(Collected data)

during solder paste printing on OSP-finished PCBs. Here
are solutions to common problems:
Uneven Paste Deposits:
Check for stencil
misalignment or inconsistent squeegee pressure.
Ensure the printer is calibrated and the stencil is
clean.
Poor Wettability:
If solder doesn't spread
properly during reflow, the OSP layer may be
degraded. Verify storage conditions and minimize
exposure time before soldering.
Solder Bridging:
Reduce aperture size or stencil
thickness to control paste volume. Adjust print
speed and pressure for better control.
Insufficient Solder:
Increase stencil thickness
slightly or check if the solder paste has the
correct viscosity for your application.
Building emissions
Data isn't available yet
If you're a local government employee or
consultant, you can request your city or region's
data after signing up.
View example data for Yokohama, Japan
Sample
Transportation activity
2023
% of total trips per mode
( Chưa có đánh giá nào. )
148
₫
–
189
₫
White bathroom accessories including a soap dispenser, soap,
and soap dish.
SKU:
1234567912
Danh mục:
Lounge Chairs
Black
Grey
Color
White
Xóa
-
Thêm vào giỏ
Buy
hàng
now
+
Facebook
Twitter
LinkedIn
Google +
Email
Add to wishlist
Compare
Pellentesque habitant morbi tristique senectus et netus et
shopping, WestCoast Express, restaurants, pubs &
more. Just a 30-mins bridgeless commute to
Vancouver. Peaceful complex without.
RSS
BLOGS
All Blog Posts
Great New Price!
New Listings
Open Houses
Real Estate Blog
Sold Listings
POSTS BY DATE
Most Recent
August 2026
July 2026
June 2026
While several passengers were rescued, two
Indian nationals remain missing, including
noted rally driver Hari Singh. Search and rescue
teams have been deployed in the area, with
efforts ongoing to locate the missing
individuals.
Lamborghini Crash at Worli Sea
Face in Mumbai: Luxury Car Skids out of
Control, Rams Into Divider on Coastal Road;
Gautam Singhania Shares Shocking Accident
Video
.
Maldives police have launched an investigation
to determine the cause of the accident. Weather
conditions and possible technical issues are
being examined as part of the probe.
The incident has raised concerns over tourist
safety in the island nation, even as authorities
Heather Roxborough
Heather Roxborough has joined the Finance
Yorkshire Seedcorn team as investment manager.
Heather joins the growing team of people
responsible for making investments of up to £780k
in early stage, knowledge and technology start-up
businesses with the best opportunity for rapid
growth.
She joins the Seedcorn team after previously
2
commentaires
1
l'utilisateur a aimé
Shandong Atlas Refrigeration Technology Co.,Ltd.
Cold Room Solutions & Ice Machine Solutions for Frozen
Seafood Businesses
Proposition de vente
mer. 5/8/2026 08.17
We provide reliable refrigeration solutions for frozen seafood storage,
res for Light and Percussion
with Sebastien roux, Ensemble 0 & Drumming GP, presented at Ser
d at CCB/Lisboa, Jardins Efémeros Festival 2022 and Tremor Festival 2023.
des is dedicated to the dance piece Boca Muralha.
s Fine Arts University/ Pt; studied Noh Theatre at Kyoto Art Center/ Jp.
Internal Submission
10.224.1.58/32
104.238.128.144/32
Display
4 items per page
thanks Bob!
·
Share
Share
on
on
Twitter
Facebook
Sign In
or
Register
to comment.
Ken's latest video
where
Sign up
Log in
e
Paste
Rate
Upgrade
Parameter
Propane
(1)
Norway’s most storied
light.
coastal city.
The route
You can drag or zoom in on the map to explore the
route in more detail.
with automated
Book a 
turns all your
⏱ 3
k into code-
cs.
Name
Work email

Request
State how many lines of the material contain the word "your", and reply with the number alone.

Answer section
3